Publié le par Cheval fou (Sananes)

Très souvent, mes yeux se plissent, une brillance malicieuse s’en échappe avant même que je sache qu’une histoire saugrenue me parcourt.
Mon chat, comme d’habitude, est assis dans ma tête à guetter le moindre rêve, le moindre délire. Il est là à regarder le même nuage que moi, un petit cumulus gris et triste qui a choisi de s’élever tout en haut du ciel. Faut dire qu’en bas, il y a pire que la valse noire des fumées et des cumulus-nimbus à la dérive, bien pire que la désespérance d’une ville déprimée qui ronge ses couleurs.

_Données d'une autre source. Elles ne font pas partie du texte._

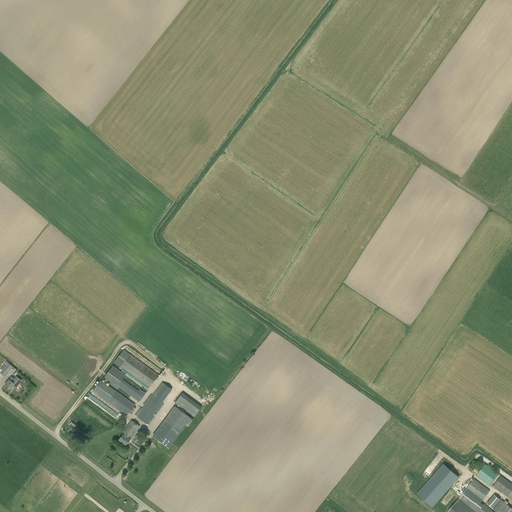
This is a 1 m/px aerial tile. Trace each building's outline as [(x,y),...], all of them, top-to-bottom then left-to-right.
[(120,367),(149,388),(159,375),(130,354),(120,367)] [(7,362),(0,370),(0,372),(5,377),(9,372),(14,375),(17,371),(7,362)] [(117,390),(119,388),(130,396),(139,402),(148,390),(143,387),(141,389),(124,377),(125,375),(113,365),(103,379),(117,390)] [(11,377),(5,385),(11,390),(14,386),(16,388),(21,381),(16,377),(14,379),(12,377),(11,377)] [(162,382),(152,395),(136,416),(147,424),(162,403),(171,392),(172,390),(162,382)] [(128,399),(115,390),(107,402),(127,416),(135,405),(128,399)] [(195,416),(202,407),(182,393),(175,402),(195,416)] [(121,433),(123,434),(118,440),(126,446),(136,432),(140,426),(131,420),(125,429),(121,433)] [(164,433),(159,439),(169,446),(174,440),(164,433)] [(443,464),(417,494),(432,508),(451,487),(459,477),(443,464)] [(476,476),(489,486),(490,484),(498,474),(485,464),(476,476)] [(511,483),(501,475),(493,486),(511,500),(511,483)] [(489,491),(474,479),(461,495),(458,499),(446,511),(493,511),(485,504),(484,505),(481,503),(489,491)] [(487,503),(493,509),(501,500),(494,495),(487,503)] [(511,511),(511,508),(501,499),(493,509),(496,511),(511,511)]
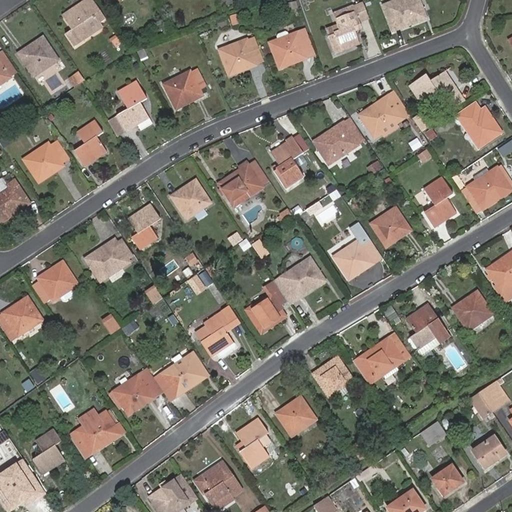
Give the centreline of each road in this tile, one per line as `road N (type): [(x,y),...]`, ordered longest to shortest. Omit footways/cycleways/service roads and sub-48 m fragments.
road 1 (residential): [(0,265),(188,146),(467,30)]
road 2 (residential): [(84,511),(291,352),(511,215)]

En bas, il y a des passants vides qui traversent leur vie sans jamais voir le soleil ni tout ce que voit mon chat. En bas, il y a un monde enfermé dans la grande salle des pas perdus où des voyageurs sans boussole croisent leurs solitudes sans jamais regarder la course folle des nuages lancés à la poursuite du temps. En bas, ils ne sentent rien de cette odeur qui interpelle mon chat et l’inquiète. Ils ne savent rien de cette frayeur miaulée qui déclare que les nuages sont en feu et que le ciel s’abîme. Mon chat est perdu, il n’est plus dans sa sieste, il n’est plus non plus dans son assiette, sa gamelle est vide, l’amour se dépeuple, les étoiles se font la belle, les souris courent trop vite. Mon chat se sent seul. Il grommelle, interroge en de pathétiques miaous : où sont les pompiers du ciel et les faiseurs de pluie ? Je ne sais que lui répondre. Mon mutisme l’agace, je suis fatigué, épuisé, j’ai un chat dans ma tête, un autre dans la gorge, un chagrin qui passe, je joue à chacun pour soi.
Je ne vais quand même pas passer ma vie à parler avec un chat !

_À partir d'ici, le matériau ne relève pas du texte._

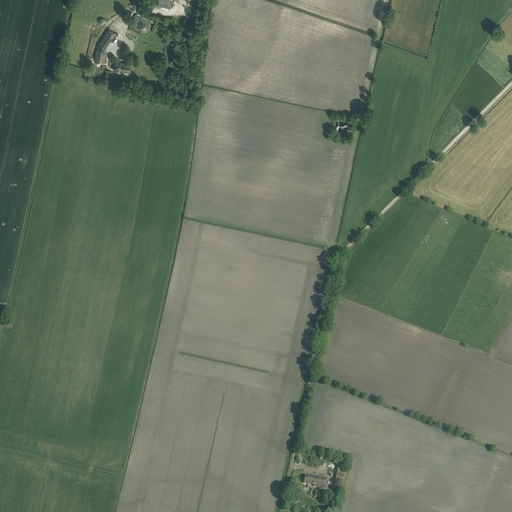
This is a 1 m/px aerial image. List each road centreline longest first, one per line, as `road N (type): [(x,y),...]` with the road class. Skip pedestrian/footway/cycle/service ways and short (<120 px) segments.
road 1 (track): [(511,83),(338,259),(280,511)]
road 2 (track): [(387,0),(344,197)]
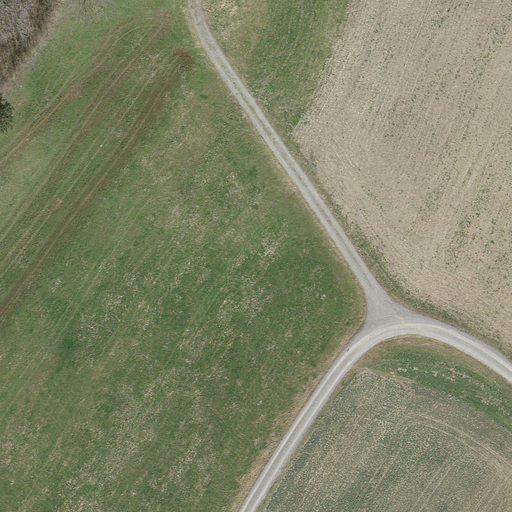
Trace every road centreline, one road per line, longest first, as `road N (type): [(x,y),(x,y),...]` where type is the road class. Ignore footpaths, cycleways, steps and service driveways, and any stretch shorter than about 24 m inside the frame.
road 1 (track): [(386,330),(369,290),(206,42),(212,14)]
road 2 (track): [(250,511),(349,361),(386,330),(415,326),(489,358),(511,379)]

Ce crime de lucidité et mon manque de compassion me déçoivent tellement que je me fâche avec moi, que j'éteins tous mes rêves. Mais ce qu’il y a de terrible quand je me fâche avec moi, c’est que je me retire de moi-même, de l’univers aussi, et cela mon chat le sait. Pourtant, je consomme la rupture. Elle est compacte et terrible comme une porte fermée dont j’ai égaré la clef. Je me perds de vue, j'en arrive à me croire si seul que je ne me parle plus, plus du tout, si bien que parfois je m’ennuie. C’est effrayant de se déserter quand on est un homme de l’intérieur et que personne ne vous voit !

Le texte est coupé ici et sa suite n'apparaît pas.